START DATA FOR THIS TASK

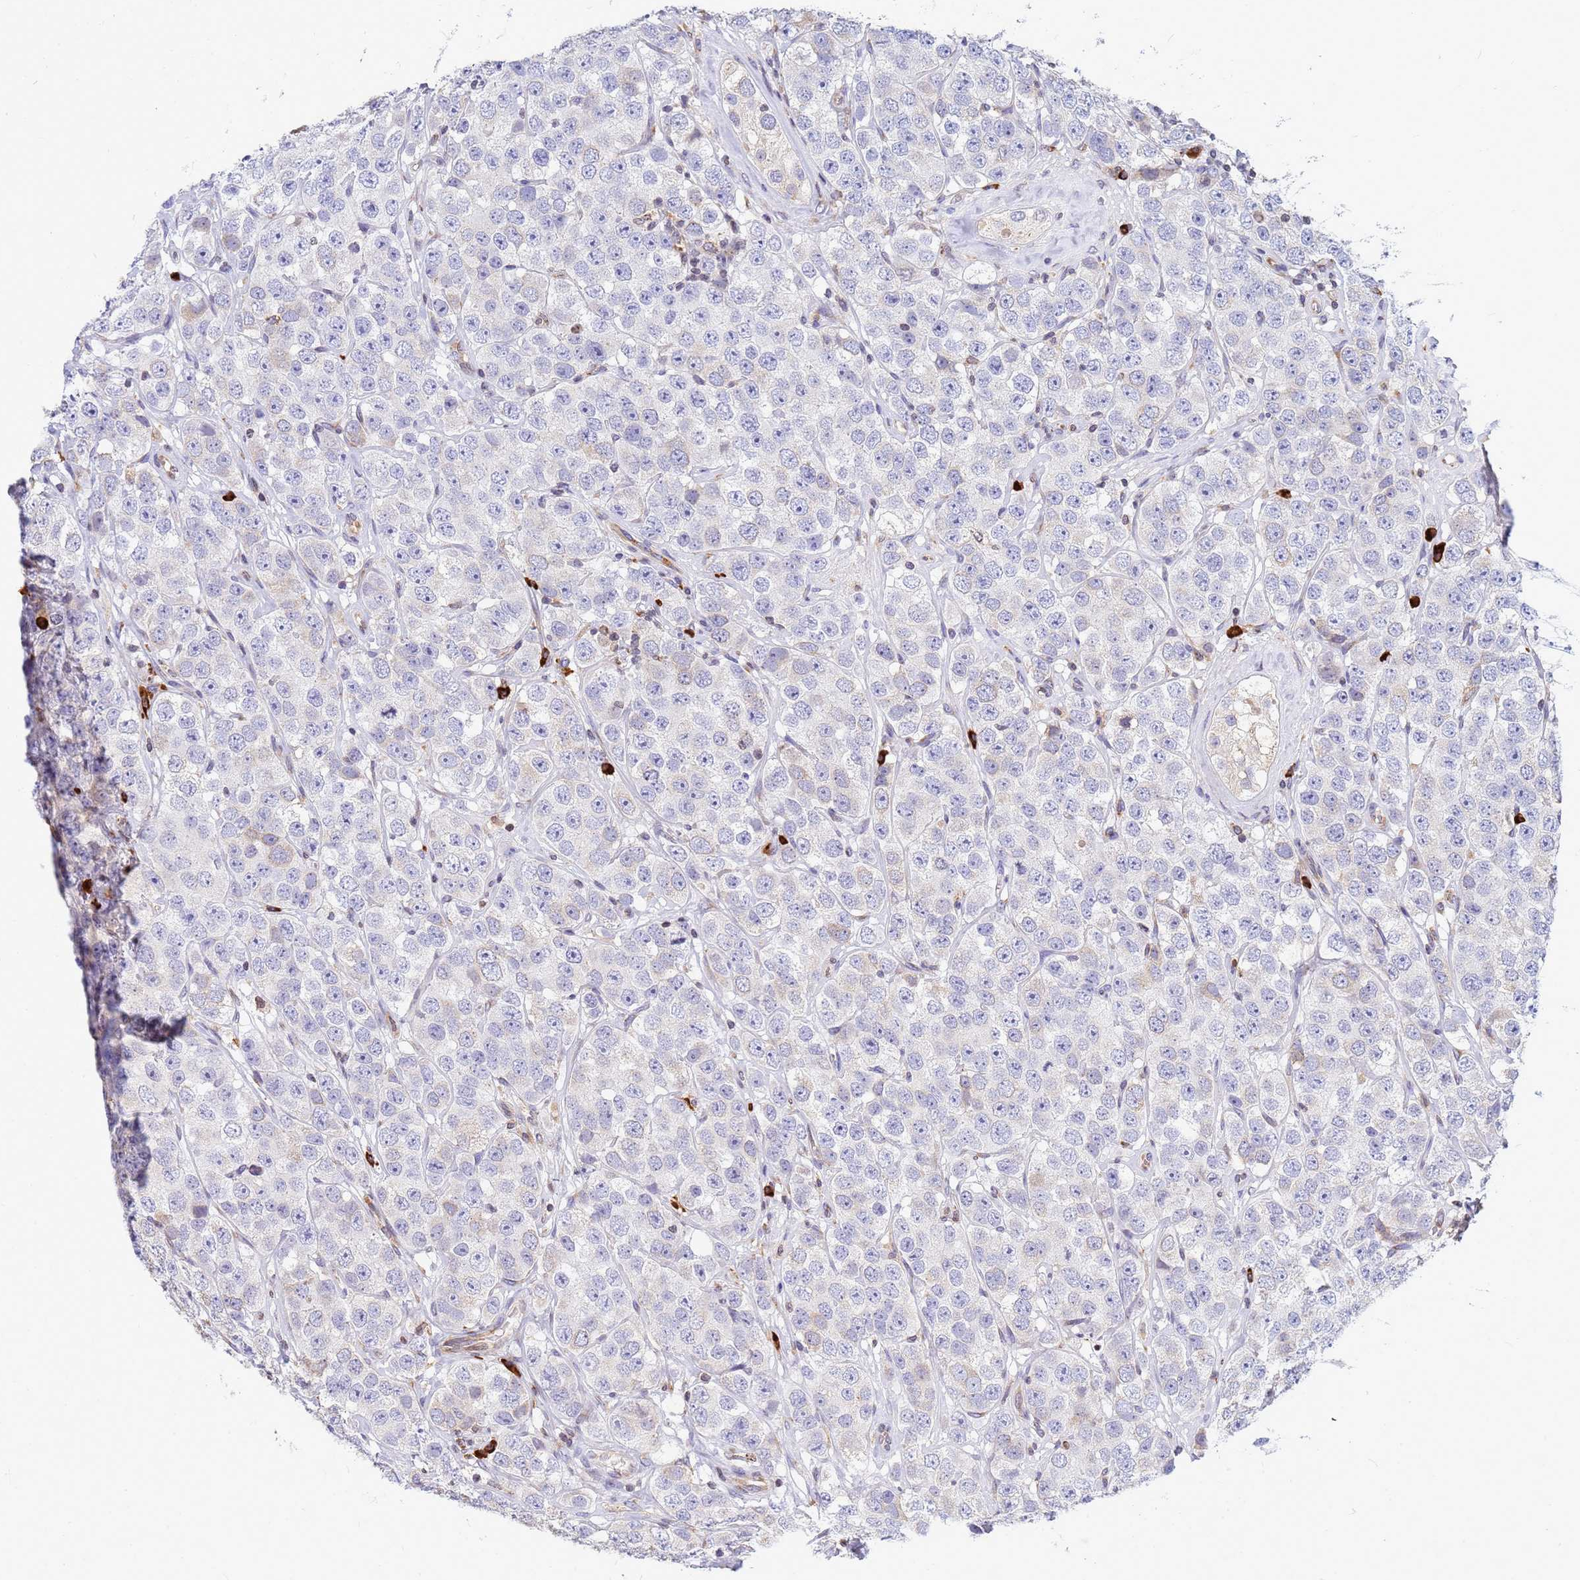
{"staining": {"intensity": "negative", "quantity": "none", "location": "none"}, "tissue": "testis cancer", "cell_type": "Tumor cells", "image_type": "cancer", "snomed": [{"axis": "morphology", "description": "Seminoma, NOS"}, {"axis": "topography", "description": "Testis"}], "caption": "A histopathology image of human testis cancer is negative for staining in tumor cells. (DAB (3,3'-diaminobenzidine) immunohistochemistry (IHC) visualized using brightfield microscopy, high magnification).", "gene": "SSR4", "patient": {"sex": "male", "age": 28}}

END DATA FOR THIS TASK
START DATA FOR THIS TASK

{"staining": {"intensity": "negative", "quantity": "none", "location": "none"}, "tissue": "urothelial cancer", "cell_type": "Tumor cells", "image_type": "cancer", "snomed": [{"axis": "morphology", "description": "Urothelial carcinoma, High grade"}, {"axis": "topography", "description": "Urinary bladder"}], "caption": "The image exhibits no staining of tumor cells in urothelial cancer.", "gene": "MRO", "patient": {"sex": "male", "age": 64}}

END DATA FOR THIS TASK
START DATA FOR THIS TASK

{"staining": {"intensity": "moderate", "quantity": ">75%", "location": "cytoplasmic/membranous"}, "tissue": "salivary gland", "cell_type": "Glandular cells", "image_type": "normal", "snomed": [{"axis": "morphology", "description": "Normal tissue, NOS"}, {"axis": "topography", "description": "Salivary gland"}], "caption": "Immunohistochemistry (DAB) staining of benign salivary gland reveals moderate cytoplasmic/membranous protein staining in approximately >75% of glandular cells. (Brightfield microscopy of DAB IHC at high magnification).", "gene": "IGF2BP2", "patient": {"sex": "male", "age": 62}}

END DATA FOR THIS TASK

WHAT THE EXERCISE ASKS — For every line of the material above that contains the word "none", show the line.

ANSWER FOR THE TASK —
{"staining": {"intensity": "negative", "quantity": "none", "location": "none"}, "tissue": "testis cancer", "cell_type": "Tumor cells", "image_type": "cancer", "snomed": [{"axis": "morphology", "description": "Seminoma, NOS"}, {"axis": "topography", "description": "Testis"}], "caption": "A histopathology image of human testis cancer is negative for staining in tumor cells. (DAB (3,3'-diaminobenzidine) immunohistochemistry (IHC) visualized using brightfield microscopy, high magnification).", "gene": "SSR4", "patient": {"sex": "male", "age": 28}}
{"staining": {"intensity": "negative", "quantity": "none", "location": "none"}, "tissue": "urothelial cancer", "cell_type": "Tumor cells", "image_type": "cancer", "snomed": [{"axis": "morphology", "description": "Urothelial carcinoma, High grade"}, {"axis": "topography", "description": "Urinary bladder"}], "caption": "The image exhibits no staining of tumor cells in urothelial cancer.", "gene": "MRO", "patient": {"sex": "male", "age": 64}}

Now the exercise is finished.